## [EXTRACT PROVIDED]
·····
Wednesday, May 18, 2016

Thu, May 5 - The Journey Home

The Punakha Dzong

We slept in until  8:30 which meant I didn't have time to blog.  We went downstairs and indulged in the great Novotel buffet, and bumped into David Bishop who was relaxing until his 6 PM flight to Sydney.  Bob has a small flashlight that he really likes and has been missing for some time.  He last remembered using it in our room when we were in Bangkok on April 13.  He went up to Reception and asked if they had a lost and found.  The very nice lady behind the counter checked her computer, and said "Yes", they had the flashlight and would deliver to to our room!

A few minutes later there was Bob's precious flashlight neatly wrapped in cellophane - what a hotel!   It really is the perfect travel hotel as it' s open 24/7 and when you arrive you have your room for 24 hours - really convenient for travelers changing planes at odd hours.

We checked out and took the hotel van to the airport, checked in on EVA Air and took our coach flight to Taipei where at 7 PM we got on our EVA 777 to LAX in Premium Economy - very nice wide seats with footrests, nice menus- all you really need for a comfortable flight.  We settled in, had mojitos, dinner and watched a lot of movies and TV.

We had breakfast and landed at 4:20 PM on the 5th, before we took off from Taipei- always a weird sensation.  We got through immigration, picked up our luggage and reached  the curb in front of the Tom Bradley Terminal in time to catch the 5:30 SB Airbus.  We had intended to drive a rental car home but, considering the amount of time we spent sleeping on the bus, I'm glad we weren't driving!

We semi-unpacked, ate a snack (mushroom soup and hotdogs - our arriving home traditional supper!) and went to bed at midnight.  Friday we got up at 8 AM and started the several loads of eleven day's worth of dirty clothes!  At ten we drove down to the Cat House Hotel and there was Maddie up in the front window dozing on her regular perch.  I entered the building and called her name - she jumped up howling and dashed around to the door and stood up to greet me!   That was pretty gratifying!

Miss Maddie - home again!

Thanks for traveling with us to Bhutan!  It was a great trip and wonderful to experience such a lovely paradise of a country:  miles of primary forest, very friendly people and healthy, happy dogs, no plastic bag litter, and amazing plants, birds, and butterflies.

Bob's goal was to see 130 new life birds and he ended up with 140!!

Tuesday, May 17, 2016

Wed, May 4 - Leaving Bhutan


We had some coffee at 5:15 and loaded onto our bus for a drive up the mountains.  We had hoped for one last chance to see snowy peaks, but it was overcast once again.  We stopped for good views of several species of pheasant and saw that the red rhododendrons are fading and white ones and azaleas are taking their place.
·····
## [WORK INSTRUCTIONS]
1. Reproduce word for word the stretch of the travel blog from "We had breakfast" through "was pretty gratifying!".
2. Condense the travel blog paragraph that begins "We semi-unpacked" into a short bulleted list that keeps its main facts.

## [RECORDS SHOWN]
·····
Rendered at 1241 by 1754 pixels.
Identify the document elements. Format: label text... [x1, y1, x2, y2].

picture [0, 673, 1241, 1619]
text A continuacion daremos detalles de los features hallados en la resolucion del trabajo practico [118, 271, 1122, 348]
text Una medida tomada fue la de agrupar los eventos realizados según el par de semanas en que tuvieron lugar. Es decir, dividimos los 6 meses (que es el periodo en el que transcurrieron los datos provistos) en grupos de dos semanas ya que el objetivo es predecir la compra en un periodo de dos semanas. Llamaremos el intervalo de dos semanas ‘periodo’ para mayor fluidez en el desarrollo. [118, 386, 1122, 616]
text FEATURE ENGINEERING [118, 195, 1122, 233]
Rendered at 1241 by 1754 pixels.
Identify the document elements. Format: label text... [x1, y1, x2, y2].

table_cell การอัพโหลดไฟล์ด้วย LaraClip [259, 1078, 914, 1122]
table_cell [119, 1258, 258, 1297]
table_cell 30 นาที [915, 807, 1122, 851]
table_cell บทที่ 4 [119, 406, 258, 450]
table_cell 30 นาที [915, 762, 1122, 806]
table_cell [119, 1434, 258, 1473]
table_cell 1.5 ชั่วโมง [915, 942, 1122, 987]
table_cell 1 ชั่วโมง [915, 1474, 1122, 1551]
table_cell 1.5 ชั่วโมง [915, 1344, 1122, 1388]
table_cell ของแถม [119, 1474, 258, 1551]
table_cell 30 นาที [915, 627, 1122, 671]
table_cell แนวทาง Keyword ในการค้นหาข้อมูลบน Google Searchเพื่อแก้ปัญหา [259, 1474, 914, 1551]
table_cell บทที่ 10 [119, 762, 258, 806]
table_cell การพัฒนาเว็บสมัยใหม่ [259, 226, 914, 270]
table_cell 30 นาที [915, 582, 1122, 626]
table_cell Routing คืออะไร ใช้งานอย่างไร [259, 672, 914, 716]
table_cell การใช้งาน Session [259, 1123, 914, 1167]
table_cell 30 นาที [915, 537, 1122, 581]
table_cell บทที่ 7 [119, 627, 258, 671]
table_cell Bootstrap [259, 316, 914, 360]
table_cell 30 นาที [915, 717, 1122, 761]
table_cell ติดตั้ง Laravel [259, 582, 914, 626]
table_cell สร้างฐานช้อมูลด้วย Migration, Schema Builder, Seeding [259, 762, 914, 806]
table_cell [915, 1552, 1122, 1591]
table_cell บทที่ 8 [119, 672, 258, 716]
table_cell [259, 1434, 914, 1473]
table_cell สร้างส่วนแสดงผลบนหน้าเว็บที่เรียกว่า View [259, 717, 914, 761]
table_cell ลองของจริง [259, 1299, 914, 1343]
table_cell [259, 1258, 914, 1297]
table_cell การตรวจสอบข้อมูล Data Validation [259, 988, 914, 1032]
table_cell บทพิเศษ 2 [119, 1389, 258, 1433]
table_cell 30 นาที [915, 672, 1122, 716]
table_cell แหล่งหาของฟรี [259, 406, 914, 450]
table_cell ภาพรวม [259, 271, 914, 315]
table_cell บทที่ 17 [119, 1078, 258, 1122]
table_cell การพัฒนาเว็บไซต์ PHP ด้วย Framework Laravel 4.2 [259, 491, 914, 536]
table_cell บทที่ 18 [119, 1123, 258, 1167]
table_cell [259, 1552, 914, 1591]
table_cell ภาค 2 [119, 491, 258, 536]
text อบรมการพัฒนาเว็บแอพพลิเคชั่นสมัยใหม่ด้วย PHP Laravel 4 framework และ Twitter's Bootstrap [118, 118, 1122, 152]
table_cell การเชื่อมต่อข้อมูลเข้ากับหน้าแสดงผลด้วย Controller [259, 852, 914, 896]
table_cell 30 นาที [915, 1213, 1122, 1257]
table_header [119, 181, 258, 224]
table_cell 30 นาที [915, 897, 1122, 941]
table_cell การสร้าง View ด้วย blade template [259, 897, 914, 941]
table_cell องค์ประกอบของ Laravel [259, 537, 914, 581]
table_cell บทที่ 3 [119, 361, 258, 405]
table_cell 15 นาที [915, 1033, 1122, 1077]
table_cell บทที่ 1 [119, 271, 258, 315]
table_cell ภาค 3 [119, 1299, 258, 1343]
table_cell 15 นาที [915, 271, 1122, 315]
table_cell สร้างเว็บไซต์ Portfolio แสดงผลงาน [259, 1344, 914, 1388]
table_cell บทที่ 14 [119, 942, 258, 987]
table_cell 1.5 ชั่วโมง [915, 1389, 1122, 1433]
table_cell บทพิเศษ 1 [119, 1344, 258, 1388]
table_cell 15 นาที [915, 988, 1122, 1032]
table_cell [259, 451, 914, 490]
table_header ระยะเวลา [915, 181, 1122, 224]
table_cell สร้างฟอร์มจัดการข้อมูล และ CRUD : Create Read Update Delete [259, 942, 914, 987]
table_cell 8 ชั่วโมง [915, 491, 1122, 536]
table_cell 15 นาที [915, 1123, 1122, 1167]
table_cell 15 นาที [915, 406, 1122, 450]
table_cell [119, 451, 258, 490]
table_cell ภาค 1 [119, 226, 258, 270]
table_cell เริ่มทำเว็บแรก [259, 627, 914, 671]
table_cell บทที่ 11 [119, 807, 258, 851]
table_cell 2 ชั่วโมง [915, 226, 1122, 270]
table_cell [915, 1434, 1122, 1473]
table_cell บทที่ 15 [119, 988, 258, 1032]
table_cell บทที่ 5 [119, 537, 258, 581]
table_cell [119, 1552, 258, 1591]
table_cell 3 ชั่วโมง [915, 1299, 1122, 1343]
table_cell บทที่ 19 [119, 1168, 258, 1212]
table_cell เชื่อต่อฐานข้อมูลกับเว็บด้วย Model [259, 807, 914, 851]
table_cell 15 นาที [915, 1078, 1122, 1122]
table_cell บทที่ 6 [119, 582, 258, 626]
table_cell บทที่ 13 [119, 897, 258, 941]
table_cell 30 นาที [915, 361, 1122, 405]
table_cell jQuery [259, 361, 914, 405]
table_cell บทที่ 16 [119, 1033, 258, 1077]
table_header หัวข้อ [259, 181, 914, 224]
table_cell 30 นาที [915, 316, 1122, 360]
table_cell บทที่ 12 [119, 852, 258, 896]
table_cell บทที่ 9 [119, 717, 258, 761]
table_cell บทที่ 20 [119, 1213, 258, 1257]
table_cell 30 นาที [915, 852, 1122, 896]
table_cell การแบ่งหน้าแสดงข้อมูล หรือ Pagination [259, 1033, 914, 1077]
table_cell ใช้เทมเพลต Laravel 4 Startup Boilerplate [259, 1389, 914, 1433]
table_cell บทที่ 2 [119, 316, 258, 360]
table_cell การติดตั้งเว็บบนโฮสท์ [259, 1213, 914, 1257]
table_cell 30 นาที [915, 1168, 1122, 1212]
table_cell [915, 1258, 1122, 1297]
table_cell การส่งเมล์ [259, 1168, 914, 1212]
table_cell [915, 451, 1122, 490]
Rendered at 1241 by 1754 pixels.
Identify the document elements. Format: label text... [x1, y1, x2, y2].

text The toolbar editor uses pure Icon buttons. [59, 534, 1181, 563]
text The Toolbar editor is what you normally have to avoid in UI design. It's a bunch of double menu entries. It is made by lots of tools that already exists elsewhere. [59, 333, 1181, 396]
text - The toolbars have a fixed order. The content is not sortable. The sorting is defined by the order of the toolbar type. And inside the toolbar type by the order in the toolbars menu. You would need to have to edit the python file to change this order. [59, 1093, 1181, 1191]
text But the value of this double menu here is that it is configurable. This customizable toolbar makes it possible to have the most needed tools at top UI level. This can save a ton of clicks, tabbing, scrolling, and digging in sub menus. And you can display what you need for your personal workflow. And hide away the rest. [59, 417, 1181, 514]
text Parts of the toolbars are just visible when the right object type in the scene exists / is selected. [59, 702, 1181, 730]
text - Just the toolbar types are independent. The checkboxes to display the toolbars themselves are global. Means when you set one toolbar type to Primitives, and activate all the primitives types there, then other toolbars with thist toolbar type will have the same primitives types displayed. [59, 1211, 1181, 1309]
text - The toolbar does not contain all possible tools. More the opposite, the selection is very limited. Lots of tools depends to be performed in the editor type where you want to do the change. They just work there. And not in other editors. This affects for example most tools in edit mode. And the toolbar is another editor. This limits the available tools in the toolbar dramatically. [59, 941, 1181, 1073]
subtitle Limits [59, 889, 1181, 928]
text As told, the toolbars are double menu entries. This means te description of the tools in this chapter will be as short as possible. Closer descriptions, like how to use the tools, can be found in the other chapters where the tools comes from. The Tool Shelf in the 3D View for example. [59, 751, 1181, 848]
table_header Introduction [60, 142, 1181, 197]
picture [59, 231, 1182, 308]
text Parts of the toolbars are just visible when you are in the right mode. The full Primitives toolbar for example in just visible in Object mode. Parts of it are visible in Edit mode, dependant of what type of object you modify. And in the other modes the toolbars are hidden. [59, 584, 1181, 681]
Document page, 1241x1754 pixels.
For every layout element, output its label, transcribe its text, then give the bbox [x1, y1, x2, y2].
·····
## [RESPONSES FOR EACH TASK]
1.
We had breakfast and landed at 4:20 PM on the 5th, before we took off from Taipei- always a weird sensation.  We got through immigration, picked up our luggage and reached  the curb in front of the Tom Bradley Terminal in time to catch the 5:30 SB Airbus.  We had intended to drive a rental car home but, considering the amount of time we spent sleeping on the bus, I'm glad we weren't driving!

We semi-unpacked, ate a snack (mushroom soup and hotdogs - our arriving home traditional supper!) and went to bed at midnight.  Friday we got up at 8 AM and started the several loads of eleven day's worth of dirty clothes!  At ten we drove down to the Cat House Hotel and there was Maddie up in the front window dozing on her regular perch.  I entered the building and called her name - she jumped up howling and dashed around to the door and stood up to greet me!   That was pretty gratifying!

2.
- Partly unpacked, ate the traditional arriving-home supper of mushroom soup and hotdogs, and went to bed at midnight.
- Got up at 8 AM on Friday and started several loads of laundry from eleven days of travel.
- At ten, drove to the Cat House Hotel, where Maddie was dozing on her usual perch in the front window.
- When called by name, Maddie jumped up howling, dashed to the door and stood up in greeting, which was gratifying.